#### [Goal of the exercise]
Whenever the string "Nutrish" turns up in a line below, that line should be copied.

#### [Data extract]
□ □ □ □ □

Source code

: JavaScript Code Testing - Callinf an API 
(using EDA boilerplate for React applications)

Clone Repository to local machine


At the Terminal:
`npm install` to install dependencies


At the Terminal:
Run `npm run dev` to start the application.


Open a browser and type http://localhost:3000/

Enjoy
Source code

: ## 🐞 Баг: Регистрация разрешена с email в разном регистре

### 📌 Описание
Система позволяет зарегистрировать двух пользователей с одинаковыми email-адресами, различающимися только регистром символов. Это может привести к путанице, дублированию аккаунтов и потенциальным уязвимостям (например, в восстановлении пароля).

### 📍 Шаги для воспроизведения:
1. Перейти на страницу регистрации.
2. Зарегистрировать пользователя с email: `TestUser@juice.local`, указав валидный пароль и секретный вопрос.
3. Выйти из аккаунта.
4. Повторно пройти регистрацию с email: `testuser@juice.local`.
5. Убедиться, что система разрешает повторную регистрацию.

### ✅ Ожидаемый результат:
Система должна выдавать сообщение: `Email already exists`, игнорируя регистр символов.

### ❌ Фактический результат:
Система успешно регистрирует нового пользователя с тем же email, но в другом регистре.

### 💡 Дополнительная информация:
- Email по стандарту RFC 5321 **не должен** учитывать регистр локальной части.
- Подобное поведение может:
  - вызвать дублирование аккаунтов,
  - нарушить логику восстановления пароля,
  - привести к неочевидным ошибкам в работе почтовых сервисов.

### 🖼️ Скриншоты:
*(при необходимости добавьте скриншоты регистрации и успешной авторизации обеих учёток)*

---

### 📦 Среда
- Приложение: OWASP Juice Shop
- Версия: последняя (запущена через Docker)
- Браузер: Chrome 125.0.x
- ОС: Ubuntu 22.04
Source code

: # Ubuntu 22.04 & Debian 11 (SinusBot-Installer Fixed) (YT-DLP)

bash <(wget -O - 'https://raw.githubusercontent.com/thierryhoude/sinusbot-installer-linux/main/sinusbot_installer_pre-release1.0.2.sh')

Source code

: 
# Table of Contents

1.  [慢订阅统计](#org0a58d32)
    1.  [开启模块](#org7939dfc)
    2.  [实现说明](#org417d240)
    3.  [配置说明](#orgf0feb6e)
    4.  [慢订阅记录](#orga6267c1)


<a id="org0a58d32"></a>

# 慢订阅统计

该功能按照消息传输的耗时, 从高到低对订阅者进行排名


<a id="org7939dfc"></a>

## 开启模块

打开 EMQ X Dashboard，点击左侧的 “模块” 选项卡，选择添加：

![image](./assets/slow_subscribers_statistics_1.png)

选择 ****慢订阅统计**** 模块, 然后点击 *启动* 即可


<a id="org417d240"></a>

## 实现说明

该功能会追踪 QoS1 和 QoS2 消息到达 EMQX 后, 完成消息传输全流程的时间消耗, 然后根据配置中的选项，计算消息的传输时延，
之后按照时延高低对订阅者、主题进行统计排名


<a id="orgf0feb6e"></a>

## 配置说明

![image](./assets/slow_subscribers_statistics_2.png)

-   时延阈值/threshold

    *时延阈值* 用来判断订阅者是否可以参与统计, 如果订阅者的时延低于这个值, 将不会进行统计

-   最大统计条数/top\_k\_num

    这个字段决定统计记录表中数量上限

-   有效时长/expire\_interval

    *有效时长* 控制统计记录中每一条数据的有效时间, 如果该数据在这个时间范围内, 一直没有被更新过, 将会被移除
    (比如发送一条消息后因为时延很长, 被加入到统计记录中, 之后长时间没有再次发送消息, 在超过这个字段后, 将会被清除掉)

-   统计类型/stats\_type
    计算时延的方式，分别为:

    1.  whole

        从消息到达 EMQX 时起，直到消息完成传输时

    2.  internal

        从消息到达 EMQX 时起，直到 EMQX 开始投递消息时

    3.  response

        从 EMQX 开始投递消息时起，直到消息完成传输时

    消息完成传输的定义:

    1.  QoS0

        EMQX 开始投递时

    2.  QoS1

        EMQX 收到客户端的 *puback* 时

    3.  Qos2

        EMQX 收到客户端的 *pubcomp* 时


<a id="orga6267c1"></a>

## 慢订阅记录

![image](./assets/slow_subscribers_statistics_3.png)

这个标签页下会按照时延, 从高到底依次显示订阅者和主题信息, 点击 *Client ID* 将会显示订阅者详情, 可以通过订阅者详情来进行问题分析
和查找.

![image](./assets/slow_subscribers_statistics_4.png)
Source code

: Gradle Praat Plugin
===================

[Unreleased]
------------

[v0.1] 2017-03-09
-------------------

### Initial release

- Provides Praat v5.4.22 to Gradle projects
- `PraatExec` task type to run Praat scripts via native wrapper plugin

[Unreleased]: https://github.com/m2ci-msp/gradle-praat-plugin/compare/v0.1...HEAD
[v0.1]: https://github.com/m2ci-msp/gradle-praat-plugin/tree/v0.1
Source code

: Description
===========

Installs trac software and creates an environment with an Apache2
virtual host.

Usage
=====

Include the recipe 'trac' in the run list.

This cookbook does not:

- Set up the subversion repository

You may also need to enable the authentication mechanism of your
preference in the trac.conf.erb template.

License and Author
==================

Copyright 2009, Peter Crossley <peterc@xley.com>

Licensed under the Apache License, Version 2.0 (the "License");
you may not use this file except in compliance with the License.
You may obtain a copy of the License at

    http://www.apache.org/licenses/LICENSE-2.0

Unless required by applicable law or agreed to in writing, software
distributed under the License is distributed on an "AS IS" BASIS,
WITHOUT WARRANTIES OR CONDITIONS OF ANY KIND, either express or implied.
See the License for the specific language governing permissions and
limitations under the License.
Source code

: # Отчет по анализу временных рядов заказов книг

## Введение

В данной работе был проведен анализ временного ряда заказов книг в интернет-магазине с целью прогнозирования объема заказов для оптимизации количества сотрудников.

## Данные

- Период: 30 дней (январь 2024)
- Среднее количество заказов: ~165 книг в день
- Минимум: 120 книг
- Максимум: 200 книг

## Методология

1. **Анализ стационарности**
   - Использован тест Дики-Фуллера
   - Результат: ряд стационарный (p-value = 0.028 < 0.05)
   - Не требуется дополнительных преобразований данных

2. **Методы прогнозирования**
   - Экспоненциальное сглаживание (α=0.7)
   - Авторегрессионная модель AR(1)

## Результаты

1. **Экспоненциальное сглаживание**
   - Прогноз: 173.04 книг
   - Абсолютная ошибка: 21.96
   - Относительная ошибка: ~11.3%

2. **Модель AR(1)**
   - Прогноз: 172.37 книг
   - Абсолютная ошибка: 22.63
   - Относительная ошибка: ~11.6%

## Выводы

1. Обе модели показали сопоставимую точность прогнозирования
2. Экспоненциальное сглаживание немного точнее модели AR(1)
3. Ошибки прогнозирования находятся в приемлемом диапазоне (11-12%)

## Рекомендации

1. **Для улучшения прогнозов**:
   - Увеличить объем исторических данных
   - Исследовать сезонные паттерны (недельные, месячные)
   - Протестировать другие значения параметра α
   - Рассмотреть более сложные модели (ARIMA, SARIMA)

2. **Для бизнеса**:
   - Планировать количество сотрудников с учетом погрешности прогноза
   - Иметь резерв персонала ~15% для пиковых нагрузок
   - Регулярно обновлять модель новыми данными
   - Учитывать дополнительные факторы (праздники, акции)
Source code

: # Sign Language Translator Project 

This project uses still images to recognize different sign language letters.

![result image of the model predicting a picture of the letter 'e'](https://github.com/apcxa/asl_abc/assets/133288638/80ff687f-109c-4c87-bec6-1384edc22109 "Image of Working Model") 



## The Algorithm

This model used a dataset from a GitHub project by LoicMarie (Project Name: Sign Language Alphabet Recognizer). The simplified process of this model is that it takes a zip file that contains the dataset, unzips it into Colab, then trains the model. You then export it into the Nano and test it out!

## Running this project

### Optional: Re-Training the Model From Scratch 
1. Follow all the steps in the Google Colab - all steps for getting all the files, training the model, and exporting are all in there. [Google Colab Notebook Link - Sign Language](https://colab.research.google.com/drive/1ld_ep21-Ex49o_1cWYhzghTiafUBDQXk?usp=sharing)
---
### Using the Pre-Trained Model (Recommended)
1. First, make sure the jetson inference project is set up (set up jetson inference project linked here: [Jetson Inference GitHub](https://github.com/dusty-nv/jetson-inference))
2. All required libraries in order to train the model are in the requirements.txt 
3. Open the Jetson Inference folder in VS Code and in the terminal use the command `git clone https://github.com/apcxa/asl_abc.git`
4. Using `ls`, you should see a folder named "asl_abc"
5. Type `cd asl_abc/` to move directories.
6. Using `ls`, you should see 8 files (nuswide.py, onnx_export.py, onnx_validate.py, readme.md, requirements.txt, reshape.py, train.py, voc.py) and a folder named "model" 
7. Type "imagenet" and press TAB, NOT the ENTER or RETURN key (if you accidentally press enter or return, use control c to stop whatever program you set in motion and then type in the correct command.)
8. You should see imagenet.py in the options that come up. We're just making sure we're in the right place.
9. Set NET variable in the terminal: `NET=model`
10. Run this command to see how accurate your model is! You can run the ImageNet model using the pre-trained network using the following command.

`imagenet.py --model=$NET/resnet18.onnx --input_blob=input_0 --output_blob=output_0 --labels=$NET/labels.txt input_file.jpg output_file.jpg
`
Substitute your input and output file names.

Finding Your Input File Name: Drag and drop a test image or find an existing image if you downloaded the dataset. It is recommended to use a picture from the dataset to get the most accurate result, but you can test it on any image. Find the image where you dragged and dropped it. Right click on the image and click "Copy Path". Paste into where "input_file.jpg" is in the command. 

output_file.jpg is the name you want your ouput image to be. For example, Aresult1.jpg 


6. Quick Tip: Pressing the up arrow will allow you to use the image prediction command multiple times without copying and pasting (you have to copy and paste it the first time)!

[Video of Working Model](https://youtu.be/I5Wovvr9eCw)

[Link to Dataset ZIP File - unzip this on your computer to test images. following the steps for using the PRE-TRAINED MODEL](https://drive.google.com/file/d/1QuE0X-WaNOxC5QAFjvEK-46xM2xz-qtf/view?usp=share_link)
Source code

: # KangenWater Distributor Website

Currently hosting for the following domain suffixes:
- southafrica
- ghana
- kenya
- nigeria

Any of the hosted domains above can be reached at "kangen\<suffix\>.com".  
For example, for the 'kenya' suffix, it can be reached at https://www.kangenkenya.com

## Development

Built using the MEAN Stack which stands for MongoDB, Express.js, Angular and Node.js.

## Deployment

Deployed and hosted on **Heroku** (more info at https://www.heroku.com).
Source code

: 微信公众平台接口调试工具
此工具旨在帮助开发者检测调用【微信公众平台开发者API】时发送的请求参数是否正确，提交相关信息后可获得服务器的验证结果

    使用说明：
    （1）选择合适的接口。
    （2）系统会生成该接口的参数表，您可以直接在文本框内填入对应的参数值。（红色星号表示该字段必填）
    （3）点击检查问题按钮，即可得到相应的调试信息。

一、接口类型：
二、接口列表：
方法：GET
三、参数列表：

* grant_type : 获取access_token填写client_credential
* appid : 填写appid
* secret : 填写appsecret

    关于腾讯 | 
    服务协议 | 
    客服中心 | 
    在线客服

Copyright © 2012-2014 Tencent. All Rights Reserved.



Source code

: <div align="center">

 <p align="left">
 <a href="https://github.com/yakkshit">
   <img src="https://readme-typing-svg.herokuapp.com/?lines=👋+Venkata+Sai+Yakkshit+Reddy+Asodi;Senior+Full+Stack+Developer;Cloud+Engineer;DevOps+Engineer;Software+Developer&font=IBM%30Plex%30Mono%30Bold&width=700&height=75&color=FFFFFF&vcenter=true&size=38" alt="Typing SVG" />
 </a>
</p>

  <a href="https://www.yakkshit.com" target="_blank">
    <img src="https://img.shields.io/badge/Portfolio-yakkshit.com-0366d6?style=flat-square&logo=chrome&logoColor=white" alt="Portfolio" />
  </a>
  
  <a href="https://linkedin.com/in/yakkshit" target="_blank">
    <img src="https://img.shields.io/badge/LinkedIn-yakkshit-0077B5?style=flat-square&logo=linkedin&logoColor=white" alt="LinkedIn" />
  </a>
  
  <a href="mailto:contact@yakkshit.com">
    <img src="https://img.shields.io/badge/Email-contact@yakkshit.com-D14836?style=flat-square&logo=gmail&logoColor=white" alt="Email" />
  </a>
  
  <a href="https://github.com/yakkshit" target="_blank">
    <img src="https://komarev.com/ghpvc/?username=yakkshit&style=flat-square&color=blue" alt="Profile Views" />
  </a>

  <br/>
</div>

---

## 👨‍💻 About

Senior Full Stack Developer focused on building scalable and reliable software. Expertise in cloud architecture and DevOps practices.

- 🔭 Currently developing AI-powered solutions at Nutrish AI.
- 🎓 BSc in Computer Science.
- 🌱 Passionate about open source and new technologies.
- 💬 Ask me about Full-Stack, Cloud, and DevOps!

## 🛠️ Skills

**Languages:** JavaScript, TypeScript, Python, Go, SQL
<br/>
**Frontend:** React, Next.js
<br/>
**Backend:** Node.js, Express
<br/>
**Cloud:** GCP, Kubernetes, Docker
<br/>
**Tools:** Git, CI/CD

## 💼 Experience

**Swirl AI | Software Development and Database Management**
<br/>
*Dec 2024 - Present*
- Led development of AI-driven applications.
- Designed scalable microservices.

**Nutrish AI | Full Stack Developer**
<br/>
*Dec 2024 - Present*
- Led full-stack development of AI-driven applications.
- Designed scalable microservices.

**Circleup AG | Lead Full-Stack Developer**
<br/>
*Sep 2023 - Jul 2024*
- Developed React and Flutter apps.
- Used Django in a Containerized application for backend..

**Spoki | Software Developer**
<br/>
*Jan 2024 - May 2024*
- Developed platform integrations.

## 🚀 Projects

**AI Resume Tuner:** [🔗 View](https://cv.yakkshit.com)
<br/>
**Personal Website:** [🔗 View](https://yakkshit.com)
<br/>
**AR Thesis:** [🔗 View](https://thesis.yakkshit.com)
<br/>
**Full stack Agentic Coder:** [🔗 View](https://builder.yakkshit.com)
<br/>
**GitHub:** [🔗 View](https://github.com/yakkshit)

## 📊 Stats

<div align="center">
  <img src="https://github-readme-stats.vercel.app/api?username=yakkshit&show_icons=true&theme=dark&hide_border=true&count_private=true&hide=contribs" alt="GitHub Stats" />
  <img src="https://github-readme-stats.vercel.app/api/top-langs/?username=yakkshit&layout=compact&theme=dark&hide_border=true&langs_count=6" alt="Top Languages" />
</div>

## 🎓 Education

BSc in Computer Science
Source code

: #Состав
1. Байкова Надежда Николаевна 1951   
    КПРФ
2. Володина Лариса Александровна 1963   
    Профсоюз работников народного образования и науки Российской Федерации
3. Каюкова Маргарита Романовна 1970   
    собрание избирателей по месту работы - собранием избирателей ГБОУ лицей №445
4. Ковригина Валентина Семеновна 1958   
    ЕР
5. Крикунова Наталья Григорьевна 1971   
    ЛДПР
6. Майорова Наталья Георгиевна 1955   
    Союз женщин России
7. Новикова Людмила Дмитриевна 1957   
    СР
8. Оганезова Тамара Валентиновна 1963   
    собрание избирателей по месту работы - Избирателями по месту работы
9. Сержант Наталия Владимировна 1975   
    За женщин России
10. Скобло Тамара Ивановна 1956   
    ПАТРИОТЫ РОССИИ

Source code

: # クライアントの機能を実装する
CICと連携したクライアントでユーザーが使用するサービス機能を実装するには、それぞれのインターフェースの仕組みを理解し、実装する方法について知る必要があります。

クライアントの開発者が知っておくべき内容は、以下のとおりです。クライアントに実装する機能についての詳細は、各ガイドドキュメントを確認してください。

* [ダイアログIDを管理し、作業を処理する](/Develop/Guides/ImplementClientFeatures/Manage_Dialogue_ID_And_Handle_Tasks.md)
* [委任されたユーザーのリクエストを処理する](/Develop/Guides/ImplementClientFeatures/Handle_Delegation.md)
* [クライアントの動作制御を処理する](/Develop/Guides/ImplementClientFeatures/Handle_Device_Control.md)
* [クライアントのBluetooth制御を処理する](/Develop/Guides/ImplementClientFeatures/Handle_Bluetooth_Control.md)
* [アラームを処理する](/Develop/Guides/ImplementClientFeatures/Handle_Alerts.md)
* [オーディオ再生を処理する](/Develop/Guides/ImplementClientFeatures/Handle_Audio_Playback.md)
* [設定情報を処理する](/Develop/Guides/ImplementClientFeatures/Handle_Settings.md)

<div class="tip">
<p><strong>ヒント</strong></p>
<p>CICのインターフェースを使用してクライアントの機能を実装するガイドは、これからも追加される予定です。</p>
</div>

□ □ □ □ □

#### [Response]
- 🔭 Currently developing AI-powered solutions at Nutrish AI.
**Nutrish AI | Full Stack Developer**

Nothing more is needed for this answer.